06:49 Et d'un point de vue médiatique, etc.,
06:52 j'aimerais vous dire que les temps ont changé,
06:53 en partie, les temps ont changé, mais pas tant que ça,
06:55 parce que vous savez, dans le cadre de mon enquête,
06:58 j'ai essayé de contacter, je ne sais pas, Caroline Dehasse,
07:01 Cécile Duflo, etc.,
07:02 qui tweetent, quand même, du matin au soir,
07:04 sur les violences conjugales,
07:06 "frapper une femme, c'est mal", etc.,
07:08 mais, là, elles n'ont pas pris le temps de répondre,
07:11 enfin, elles n'ont pas trouvé le temps,
07:12 comme si ce n'était pas, finalement, un combat aussi essentiel.

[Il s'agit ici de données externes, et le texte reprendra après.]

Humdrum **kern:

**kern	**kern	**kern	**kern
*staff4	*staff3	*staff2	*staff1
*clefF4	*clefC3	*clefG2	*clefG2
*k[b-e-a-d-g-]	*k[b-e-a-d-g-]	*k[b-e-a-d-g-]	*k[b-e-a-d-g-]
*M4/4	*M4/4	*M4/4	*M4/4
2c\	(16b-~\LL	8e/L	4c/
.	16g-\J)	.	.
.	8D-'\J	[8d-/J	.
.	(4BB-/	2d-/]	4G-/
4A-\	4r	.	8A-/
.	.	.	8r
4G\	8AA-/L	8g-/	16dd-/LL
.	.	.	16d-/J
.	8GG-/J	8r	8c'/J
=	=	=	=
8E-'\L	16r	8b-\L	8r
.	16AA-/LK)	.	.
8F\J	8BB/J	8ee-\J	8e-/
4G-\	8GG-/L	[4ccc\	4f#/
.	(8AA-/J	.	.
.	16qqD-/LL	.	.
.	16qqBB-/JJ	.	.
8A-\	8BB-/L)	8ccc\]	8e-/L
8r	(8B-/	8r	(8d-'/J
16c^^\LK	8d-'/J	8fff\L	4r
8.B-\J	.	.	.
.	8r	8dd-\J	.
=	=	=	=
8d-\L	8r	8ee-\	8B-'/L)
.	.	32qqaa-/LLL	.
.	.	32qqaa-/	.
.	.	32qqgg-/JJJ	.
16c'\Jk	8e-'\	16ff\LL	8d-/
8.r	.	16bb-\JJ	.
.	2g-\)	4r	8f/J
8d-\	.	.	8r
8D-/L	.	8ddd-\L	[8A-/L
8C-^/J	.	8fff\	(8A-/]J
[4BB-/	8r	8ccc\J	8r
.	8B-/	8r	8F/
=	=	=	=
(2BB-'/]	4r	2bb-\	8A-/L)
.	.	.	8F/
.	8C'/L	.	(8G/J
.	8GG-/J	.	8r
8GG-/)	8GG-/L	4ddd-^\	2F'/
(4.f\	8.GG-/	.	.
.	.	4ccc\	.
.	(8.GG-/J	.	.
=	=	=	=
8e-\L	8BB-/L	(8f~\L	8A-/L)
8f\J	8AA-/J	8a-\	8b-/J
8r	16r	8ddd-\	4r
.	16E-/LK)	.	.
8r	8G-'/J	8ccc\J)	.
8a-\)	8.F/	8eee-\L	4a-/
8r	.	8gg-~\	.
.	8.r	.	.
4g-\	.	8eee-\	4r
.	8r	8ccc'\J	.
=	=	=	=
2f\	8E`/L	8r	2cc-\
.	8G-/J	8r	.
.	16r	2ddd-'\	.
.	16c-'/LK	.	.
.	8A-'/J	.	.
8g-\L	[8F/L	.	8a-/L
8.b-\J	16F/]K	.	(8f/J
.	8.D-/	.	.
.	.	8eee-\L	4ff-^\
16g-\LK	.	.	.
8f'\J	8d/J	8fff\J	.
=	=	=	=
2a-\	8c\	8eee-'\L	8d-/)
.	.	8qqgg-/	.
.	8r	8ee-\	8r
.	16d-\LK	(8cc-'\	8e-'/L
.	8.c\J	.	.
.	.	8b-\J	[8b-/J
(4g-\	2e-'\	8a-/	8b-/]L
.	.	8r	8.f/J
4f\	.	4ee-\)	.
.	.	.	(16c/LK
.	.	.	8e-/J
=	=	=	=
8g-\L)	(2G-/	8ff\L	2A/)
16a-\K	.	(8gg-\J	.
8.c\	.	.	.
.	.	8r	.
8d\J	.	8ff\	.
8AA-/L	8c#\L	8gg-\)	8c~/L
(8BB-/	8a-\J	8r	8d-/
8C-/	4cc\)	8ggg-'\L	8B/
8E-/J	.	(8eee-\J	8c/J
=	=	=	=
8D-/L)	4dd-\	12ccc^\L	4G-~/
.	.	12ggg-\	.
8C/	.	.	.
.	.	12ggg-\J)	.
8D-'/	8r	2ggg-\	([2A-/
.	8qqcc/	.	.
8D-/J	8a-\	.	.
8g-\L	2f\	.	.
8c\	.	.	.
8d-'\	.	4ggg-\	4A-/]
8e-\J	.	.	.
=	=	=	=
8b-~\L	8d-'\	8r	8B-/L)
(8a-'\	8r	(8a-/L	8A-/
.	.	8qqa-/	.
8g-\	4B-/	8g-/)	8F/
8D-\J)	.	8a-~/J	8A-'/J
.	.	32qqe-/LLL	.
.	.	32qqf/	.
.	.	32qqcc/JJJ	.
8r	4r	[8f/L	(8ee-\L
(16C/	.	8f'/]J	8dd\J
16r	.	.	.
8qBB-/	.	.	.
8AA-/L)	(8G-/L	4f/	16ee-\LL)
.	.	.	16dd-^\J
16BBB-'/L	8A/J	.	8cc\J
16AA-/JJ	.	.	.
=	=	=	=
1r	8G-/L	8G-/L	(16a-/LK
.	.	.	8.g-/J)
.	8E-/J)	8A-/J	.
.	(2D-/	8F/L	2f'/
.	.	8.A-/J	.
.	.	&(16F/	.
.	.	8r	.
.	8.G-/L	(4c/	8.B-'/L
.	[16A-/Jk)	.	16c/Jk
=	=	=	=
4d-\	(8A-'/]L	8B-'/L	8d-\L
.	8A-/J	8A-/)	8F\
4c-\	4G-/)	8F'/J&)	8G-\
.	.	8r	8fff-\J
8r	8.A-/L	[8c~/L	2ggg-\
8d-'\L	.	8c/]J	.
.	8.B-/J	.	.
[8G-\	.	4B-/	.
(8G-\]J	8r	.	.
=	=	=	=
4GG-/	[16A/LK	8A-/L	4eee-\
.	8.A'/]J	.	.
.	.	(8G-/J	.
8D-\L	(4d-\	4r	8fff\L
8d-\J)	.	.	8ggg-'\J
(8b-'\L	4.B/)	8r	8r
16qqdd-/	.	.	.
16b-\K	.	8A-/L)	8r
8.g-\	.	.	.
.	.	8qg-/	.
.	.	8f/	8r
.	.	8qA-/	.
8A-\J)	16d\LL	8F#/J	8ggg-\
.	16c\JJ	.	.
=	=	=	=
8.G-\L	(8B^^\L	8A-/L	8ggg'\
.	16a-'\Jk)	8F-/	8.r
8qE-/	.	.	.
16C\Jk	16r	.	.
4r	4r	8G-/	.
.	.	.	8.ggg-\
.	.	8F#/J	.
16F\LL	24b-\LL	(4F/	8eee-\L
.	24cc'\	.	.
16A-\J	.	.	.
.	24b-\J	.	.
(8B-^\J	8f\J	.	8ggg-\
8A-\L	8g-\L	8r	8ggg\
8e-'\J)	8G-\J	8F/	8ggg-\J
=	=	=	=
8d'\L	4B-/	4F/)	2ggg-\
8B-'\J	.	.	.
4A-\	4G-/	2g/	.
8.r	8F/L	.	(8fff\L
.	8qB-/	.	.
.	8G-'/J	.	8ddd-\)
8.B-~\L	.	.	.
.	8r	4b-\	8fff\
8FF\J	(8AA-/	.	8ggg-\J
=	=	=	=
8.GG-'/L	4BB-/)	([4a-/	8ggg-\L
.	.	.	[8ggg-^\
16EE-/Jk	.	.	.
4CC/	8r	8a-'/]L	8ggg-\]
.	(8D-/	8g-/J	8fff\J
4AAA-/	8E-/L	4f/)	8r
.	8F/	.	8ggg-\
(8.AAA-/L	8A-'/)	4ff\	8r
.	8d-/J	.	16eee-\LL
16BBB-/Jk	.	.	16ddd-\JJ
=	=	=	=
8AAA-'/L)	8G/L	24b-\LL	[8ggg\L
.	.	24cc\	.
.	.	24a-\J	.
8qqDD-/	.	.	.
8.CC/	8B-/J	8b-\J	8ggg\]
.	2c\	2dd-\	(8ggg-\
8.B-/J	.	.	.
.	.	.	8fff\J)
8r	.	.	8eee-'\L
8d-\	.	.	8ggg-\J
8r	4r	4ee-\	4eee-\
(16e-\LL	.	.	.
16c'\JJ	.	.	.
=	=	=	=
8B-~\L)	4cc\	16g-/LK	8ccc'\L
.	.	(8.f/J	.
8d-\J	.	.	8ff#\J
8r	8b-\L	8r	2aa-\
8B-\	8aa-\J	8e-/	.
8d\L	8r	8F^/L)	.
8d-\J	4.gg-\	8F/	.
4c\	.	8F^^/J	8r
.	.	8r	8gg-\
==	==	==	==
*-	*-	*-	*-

07:14 - Cécile Duflo était l'épouse de Xavier Cantat,
07:16 le frère de Bertrand Cantat.
07:17 - Absolument, mais ce n'est pas une raison
07:18 pour ne pas dénoncer un féminicide,
07:20 surtout quand ça fait partie des grands combats de sa vie,
07:24 soi-disant, en tout cas, là, il n'y avait personne,
07:27 et quand on a été, d'ailleurs, attaqué avec le point
07:29 pour diffamation par Bertrand Cantat,
07:31 on n'a bénéficié d'absolument aucun soutien de féministes non plus.
07:33 Donc, finalement, les temps ont-ils changés ?
07:36 Pas vraiment.
07:37 - Merci Anne-Sophie Jeanne d'être venue nous voir ce matin sur Europe 1.
07:40 Je montre sur europe1.fr la couverture de votre livre
07:43 qui s'appelle "Désir noir",
07:45 ça paraît demain chez Flammarion.
07:47 Merci d'être venue nous voir ce matin.
07:48 - Merci. - Bonne journée à vous.